Architizer News
NYU’s New Digitally-Inspired Suicide Barrier Raises Eyebrows
August 21, 2012
New York University has just installed aluminum suicide barriers in their renowned Bobst Library, replacing the eight-foot-tall plexiglass barriers in place since 2003. Designed by New York architect Joel Sanders, the barriers ensure that student suicides, such as those that occurred in September and October of 2003 and in November 2009, do not occur again in Bobst’s well-trafficked atrium. Continue.

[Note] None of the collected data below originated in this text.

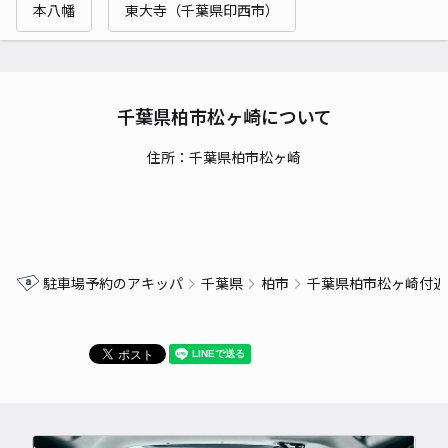
本八幡
東大寺（千葉県印西市）
千葉県柏市松ヶ崎について
住所：千葉県柏市松ヶ崎
駐車場予約のアキッパ
千葉県
柏市
千葉県柏市松ヶ崎付近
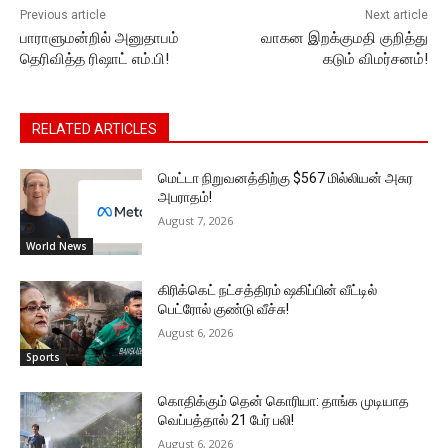
Previous article
Next article
பாராளுமன்றில் அனுதாபம்
வாகன இறக்குமதி குறித்து
தெரிவித்த ரிஷாட் எம்.பி!
கடும் விமர்சனம்!
RELATED ARTICLES
மெட்டா நிறுவனத்திற்கு $567 மில்லியன் அசுர
அபராதம்!
August 7, 2026
World News
கிரிக்கெட் நட்சத்திரம் ஷகிப்பின் வீட்டில்
பெட்ரோல் குண்டு வீச்சு!
August 6, 2026
Sports
கொதிக்கும் தென் கொரியா: தாங்க முடியாத
வெப்பத்தால் 21 பேர் பலி!
August 6, 2026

The screens are meant to channel digital forms, with pixelated patterns occurring between vertical strips. The panels, designed by Sanders with the help of SHoP Construction Services, come in 39 varieties and completely enclose Bobst’s cantilevered balconies and open stairs. The digitally inspired design has prompted some critics, such as City Room’s David Dunlap, to forecast a negative reaction to the project. Dunlap writes, “Among facets that critics may seize upon—and, this being N.Y.U., there will certainly be critics—is that the screens express technology’s new primacy, all but obscuring traditional forms of scholarship behind a cascade of random data.”

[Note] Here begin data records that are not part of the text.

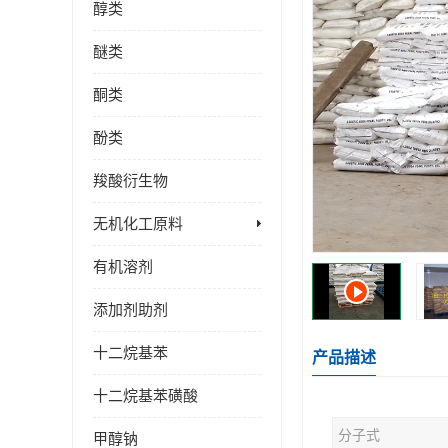
醇类
醚类
酮类
酚类
羧酸衍生物
无机化工原料
有机溶剂
添加剂助剂
十二烷基苯
产品描述
十二烷基苯磺酸
分子式
甲醇钠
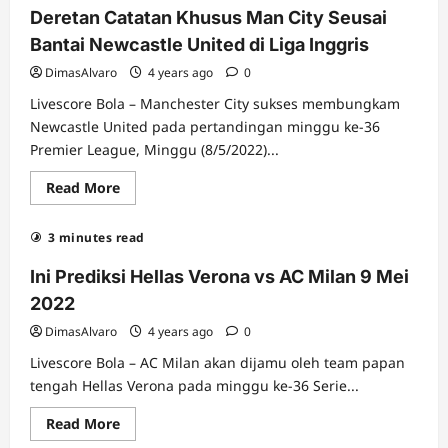
Deretan Catatan Khusus Man City Seusai
Bantai Newcastle United di Liga Inggris
DimasAlvaro
4 years ago
0
Livescore Bola – Manchester City sukses membungkam
Newcastle United pada pertandingan minggu ke-36
Premier League, Minggu (8/5/2022)...
Read
Read More
more
about
Deretan
3 minutes read
Catatan
Khusus
Man
Ini Prediksi Hellas Verona vs AC Milan 9 Mei
City
Seusai
2022
Bantai
Newcastle
DimasAlvaro
4 years ago
0
United
di
Livescore Bola – AC Milan akan dijamu oleh team papan
Liga
Inggris
tengah Hellas Verona pada minggu ke-36 Serie...
Read
Read More
more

Gawker’s Caity Weaver singled out the 8-bit aesthetics that characterize the glitzy design: “Nothing is worse than an architectural aesthetic that, while the height of modernity at the time of its construction, feels dated and stale just a few years down the line. Accordingly, designers took inspiration from one of the most elegant and beautiful motifs of the modern era: clunky digital pixels.” Students’ reactions have not been muted either, with the new screens seeming to some a “Matrix prison” (see image at the bottom of this post).

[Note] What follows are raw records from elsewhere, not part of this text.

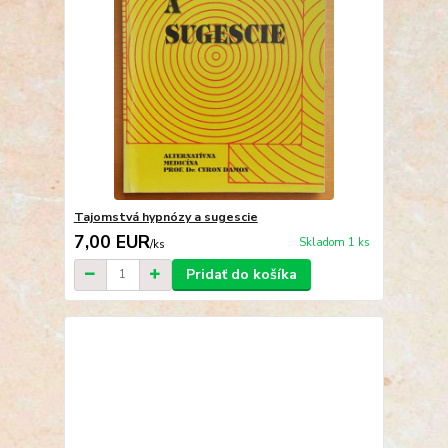
Tajomstvá hypnózy a sugescie
7,00 EUR
Skladom 1 ks
/
ks
Pridať do košíka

It seems to me, though, that much of the criticism of the new intervention stems from the heavy emotional baggage surrounding the issue, as well as from the perceived cynicism of the NYU leadership, evident in their callous approach to the suicide issue. However, judged independently of that, the new barriers seem quite graceful (and perhaps beautiful) and do not detract from the exceptional space (originally designed by Philip Johnson, by the way). Some have likened them to lace stretched across the balconies, and in a way, they act as a memorial to the deceased, as their presence will always remind students of what made them necessary.